Here in the UK we are in the conference season, when political parties get together to tell the faithful what they intend to do if they get into government. Not being a political blog, I’m not commenting on proposed tax cuts, or increases in government spending, or public schools,* or homelessness, or anything else, but I would offer a few words of caution. What might seem sensible policies to the faithful, they might do well to remember human behaviour doesn’t always conform to the intention. Allow me to provide two examples.
During the time of colonial India, Delhi became overrun with poisonous cobras. The government therefore instigated a policy whereby every cobra killed earned a bounty. It sounded like a sensible approach and soon the number of cobras started to fall. This was until someone saw a money making opportunity and began to farm cobras to claim the bounty. Several farms sprang up and were quite lucrative until the authorities caught on and abolished the cobra bounty policy. Not knowing what to do with all the farmed cobras, they were released into the wild. What seemed a sensible policy to ameliorate an excess of cobras actually ended up causing a deluge.

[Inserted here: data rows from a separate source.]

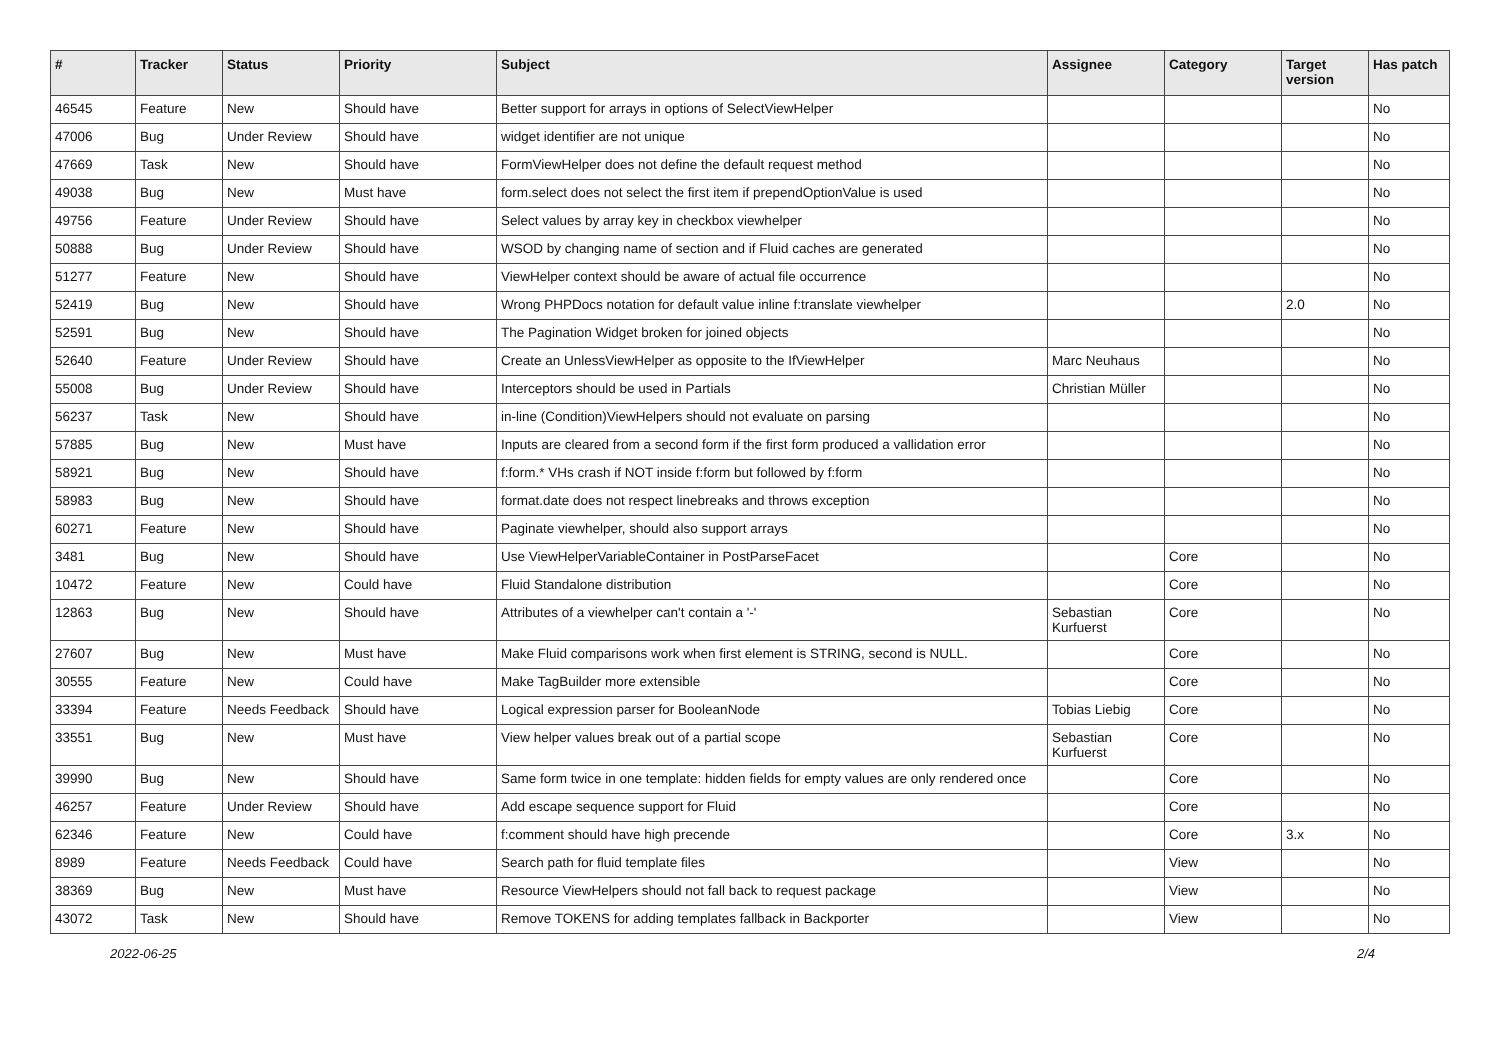| # | Tracker | Status | Priority | Subject | Assignee | Category | Target version | Has patch |
| --- | --- | --- | --- | --- | --- | --- | --- | --- |
| 46545 | Feature | New | Should have | Better support for arrays in options of SelectViewHelper | | | | No |
| 47006 | Bug | Under Review | Should have | widget identifier are not unique | | | | No |
| 47669 | Task | New | Should have | FormViewHelper does not define the default request method | | | | No |
| 49038 | Bug | New | Must have | form.select does not select the first item if prependOptionValue is used | | | | No |
| 49756 | Feature | Under Review | Should have | Select values by array key in checkbox viewhelper | | | | No |
| 50888 | Bug | Under Review | Should have | WSOD by changing name of section and if Fluid caches are generated | | | | No |
| 51277 | Feature | New | Should have | ViewHelper context should be aware of actual file occurrence | | | | No |
| 52419 | Bug | New | Should have | Wrong PHPDocs notation for default value inline f:translate viewhelper | | | 2.0 | No |
| 52591 | Bug | New | Should have | The Pagination Widget broken for joined objects | | | | No |
| 52640 | Feature | Under Review | Should have | Create an UnlessViewHelper as opposite to the IfViewHelper | Marc Neuhaus | | | No |
| 55008 | Bug | Under Review | Should have | Interceptors should be used in Partials | Christian Müller | | | No |
| 56237 | Task | New | Should have | in-line (Condition)ViewHelpers should not evaluate on parsing | | | | No |
| 57885 | Bug | New | Must have | Inputs are cleared from a second form if the first form produced a vallidation error | | | | No |
| 58921 | Bug | New | Should have | f:form.* VHs crash if NOT inside f:form but followed by f:form | | | | No |
| 58983 | Bug | New | Should have | format.date does not respect linebreaks and throws exception | | | | No |
| 60271 | Feature | New | Should have | Paginate viewhelper, should also support arrays | | | | No |
| 3481 | Bug | New | Should have | Use ViewHelperVariableContainer in PostParseFacet | | Core | | No |
| 10472 | Feature | New | Could have | Fluid Standalone distribution | | Core | | No |
| 12863 | Bug | New | Should have | Attributes of a viewhelper can't contain a '-' | Sebastian Kurfuerst | Core | | No |
| 27607 | Bug | New | Must have | Make Fluid comparisons work when first element is STRING, second is NULL. | | Core | | No |
| 30555 | Feature | New | Could have | Make TagBuilder more extensible | | Core | | No |
| 33394 | Feature | Needs Feedback | Should have | Logical expression parser for BooleanNode | Tobias Liebig | Core | | No |
| 33551 | Bug | New | Must have | View helper values break out of a partial scope | Sebastian Kurfuerst | Core | | No |
| 39990 | Bug | New | Should have | Same form twice in one template: hidden fields for empty values are only rendered once | | Core | | No |
| 46257 | Feature | Under Review | Should have | Add escape sequence support for Fluid | | Core | | No |
| 62346 | Feature | New | Could have | f:comment should have high precende | | Core | 3.x | No |
| 8989 | Feature | Needs Feedback | Could have | Search path for fluid template files | | View | | No |
| 38369 | Bug | New | Must have | Resource ViewHelpers should not fall back to request package | | View | | No |
| 43072 | Task | New | Should have | Remove TOKENS for adding templates fallback in Backporter | | View | | No |
2022-06-25 2/4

The other example goes back to the days I worked for ICI and I attended a talk by the then chairman John Harvey-Jones. He told a story, probably apocryphal, of a micromanaging supply manager who became alarmed by the number of pencils being booked out of the stores. Believing the pencils were being taken home by employees, he issued a policy that required presentation of a pencil stub before the store could issue a new one. He underestimated the employees however, because they began cutting up pencils into pieces of the required length and presenting them at the stores for replacement. Pencil consumption increased exponentially.
Both of the above examples are known as the cobra effect, named after the incident in India. There are no end of other examples where action with good intention ended up achieving the exact opposite to what was intended. I think the political parties should be cognisant of the cobra effect, less they too get bitten.
* for readers outside the UK, we call private schools public schools and those run by the state, state schools. The rather confusing naming arose in the 18th Century when some schools started taking fee-paying pupils from anywhere in the country, whereas other non-fee paying schools only took local pupils. Hence the names public and local schools developed, which are now known as public and state.